=== Begin Enclosure ===

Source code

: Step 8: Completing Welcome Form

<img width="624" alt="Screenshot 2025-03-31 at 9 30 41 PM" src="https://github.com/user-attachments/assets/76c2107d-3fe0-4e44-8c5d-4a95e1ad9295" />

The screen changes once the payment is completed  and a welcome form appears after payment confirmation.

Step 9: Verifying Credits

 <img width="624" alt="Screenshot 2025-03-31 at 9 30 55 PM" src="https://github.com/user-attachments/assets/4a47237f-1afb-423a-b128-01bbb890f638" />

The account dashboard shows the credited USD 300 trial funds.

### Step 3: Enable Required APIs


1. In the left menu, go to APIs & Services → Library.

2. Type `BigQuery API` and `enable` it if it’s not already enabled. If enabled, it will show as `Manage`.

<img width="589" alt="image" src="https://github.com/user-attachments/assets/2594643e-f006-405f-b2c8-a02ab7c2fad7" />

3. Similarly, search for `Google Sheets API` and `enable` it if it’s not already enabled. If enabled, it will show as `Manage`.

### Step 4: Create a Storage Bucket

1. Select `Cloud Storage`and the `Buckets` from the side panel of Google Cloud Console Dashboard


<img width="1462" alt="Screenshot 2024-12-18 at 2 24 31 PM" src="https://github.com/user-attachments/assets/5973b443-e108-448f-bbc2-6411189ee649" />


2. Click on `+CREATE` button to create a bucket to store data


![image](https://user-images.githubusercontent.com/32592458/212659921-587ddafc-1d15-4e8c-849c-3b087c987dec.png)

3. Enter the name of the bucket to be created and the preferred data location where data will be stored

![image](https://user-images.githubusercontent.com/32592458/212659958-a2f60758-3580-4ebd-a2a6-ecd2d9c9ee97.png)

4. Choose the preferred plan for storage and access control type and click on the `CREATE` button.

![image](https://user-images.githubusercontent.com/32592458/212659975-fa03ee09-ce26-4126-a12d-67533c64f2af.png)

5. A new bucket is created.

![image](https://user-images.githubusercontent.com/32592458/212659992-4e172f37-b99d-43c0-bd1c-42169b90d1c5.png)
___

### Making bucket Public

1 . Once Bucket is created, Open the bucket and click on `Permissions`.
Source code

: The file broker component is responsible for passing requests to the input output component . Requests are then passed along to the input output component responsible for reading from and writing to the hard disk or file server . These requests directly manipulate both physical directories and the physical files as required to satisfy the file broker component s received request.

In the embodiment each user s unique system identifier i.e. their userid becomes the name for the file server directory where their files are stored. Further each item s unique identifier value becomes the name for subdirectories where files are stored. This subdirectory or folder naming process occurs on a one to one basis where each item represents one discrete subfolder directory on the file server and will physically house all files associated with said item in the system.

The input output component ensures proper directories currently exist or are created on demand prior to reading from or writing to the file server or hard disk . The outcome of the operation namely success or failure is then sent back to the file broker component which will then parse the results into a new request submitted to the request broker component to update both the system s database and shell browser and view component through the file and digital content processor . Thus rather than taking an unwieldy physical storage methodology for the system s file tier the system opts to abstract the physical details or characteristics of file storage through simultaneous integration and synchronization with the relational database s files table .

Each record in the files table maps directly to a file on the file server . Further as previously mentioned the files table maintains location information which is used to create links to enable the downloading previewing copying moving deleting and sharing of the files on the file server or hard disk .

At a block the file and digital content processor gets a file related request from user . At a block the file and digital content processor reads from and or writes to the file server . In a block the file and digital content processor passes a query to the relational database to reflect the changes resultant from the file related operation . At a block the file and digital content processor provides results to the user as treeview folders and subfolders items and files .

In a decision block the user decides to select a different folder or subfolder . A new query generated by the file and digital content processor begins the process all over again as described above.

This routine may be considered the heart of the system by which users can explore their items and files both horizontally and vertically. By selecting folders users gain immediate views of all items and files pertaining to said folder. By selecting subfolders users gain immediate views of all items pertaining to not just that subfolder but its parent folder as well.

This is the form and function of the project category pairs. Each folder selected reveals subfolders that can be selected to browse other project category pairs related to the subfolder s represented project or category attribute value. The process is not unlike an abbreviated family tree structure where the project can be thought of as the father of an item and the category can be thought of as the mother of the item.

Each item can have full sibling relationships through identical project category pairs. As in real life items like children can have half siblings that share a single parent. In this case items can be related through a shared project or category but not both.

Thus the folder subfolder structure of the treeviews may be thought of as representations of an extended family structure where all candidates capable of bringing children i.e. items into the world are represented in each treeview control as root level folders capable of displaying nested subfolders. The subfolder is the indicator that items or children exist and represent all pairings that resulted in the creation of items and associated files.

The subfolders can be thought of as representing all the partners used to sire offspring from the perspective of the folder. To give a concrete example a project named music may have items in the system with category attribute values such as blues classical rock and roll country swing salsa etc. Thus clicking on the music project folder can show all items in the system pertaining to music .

=== End Enclosure ===

Copy every one of the rows above word for word, changing nothing.

Source code

: Step 8: Completing Welcome Form

<img width="624" alt="Screenshot 2025-03-31 at 9 30 41 PM" src="https://github.com/user-attachments/assets/76c2107d-3fe0-4e44-8c5d-4a95e1ad9295" />

The screen changes once the payment is completed  and a welcome form appears after payment confirmation.

Step 9: Verifying Credits

 <img width="624" alt="Screenshot 2025-03-31 at 9 30 55 PM" src="https://github.com/user-attachments/assets/4a47237f-1afb-423a-b128-01bbb890f638" />

The account dashboard shows the credited USD 300 trial funds.

### Step 3: Enable Required APIs


1. In the left menu, go to APIs & Services → Library.

2. Type `BigQuery API` and `enable` it if it’s not already enabled. If enabled, it will show as `Manage`.

<img width="589" alt="image" src="https://github.com/user-attachments/assets/2594643e-f006-405f-b2c8-a02ab7c2fad7" />

3. Similarly, search for `Google Sheets API` and `enable` it if it’s not already enabled. If enabled, it will show as `Manage`.

### Step 4: Create a Storage Bucket

1. Select `Cloud Storage`and the `Buckets` from the side panel of Google Cloud Console Dashboard


<img width="1462" alt="Screenshot 2024-12-18 at 2 24 31 PM" src="https://github.com/user-attachments/assets/5973b443-e108-448f-bbc2-6411189ee649" />


2. Click on `+CREATE` button to create a bucket to store data


![image](https://user-images.githubusercontent.com/32592458/212659921-587ddafc-1d15-4e8c-849c-3b087c987dec.png)

3. Enter the name of the bucket to be created and the preferred data location where data will be stored

![image](https://user-images.githubusercontent.com/32592458/212659958-a2f60758-3580-4ebd-a2a6-ecd2d9c9ee97.png)

4. Choose the preferred plan for storage and access control type and click on the `CREATE` button.

![image](https://user-images.githubusercontent.com/32592458/212659975-fa03ee09-ce26-4126-a12d-67533c64f2af.png)

5. A new bucket is created.

![image](https://user-images.githubusercontent.com/32592458/212659992-4e172f37-b99d-43c0-bd1c-42169b90d1c5.png)
___

### Making bucket Public

1 . Once Bucket is created, Open the bucket and click on `Permissions`.
Source code

: The file broker component is responsible for passing requests to the input output component . Requests are then passed along to the input output component responsible for reading from and writing to the hard disk or file server . These requests directly manipulate both physical directories and the physical files as required to satisfy the file broker component s received request.

In the embodiment each user s unique system identifier i.e. their userid becomes the name for the file server directory where their files are stored. Further each item s unique identifier value becomes the name for subdirectories where files are stored. This subdirectory or folder naming process occurs on a one to one basis where each item represents one discrete subfolder directory on the file server and will physically house all files associated with said item in the system.

The input output component ensures proper directories currently exist or are created on demand prior to reading from or writing to the file server or hard disk . The outcome of the operation namely success or failure is then sent back to the file broker component which will then parse the results into a new request submitted to the request broker component to update both the system s database and shell browser and view component through the file and digital content processor . Thus rather than taking an unwieldy physical storage methodology for the system s file tier the system opts to abstract the physical details or characteristics of file storage through simultaneous integration and synchronization with the relational database s files table .

Each record in the files table maps directly to a file on the file server . Further as previously mentioned the files table maintains location information which is used to create links to enable the downloading previewing copying moving deleting and sharing of the files on the file server or hard disk .

At a block the file and digital content processor gets a file related request from user . At a block the file and digital content processor reads from and or writes to the file server . In a block the file and digital content processor passes a query to the relational database to reflect the changes resultant from the file related operation . At a block the file and digital content processor provides results to the user as treeview folders and subfolders items and files .

In a decision block the user decides to select a different folder or subfolder . A new query generated by the file and digital content processor begins the process all over again as described above.

This routine may be considered the heart of the system by which users can explore their items and files both horizontally and vertically. By selecting folders users gain immediate views of all items and files pertaining to said folder. By selecting subfolders users gain immediate views of all items pertaining to not just that subfolder but its parent folder as well.

This is the form and function of the project category pairs. Each folder selected reveals subfolders that can be selected to browse other project category pairs related to the subfolder s represented project or category attribute value. The process is not unlike an abbreviated family tree structure where the project can be thought of as the father of an item and the category can be thought of as the mother of the item.

Each item can have full sibling relationships through identical project category pairs. As in real life items like children can have half siblings that share a single parent. In this case items can be related through a shared project or category but not both.

Thus the folder subfolder structure of the treeviews may be thought of as representations of an extended family structure where all candidates capable of bringing children i.e. items into the world are represented in each treeview control as root level folders capable of displaying nested subfolders. The subfolder is the indicator that items or children exist and represent all pairings that resulted in the creation of items and associated files.

The subfolders can be thought of as representing all the partners used to sire offspring from the perspective of the folder. To give a concrete example a project named music may have items in the system with category attribute values such as blues classical rock and roll country swing salsa etc. Thus clicking on the music project folder can show all items in the system pertaining to music .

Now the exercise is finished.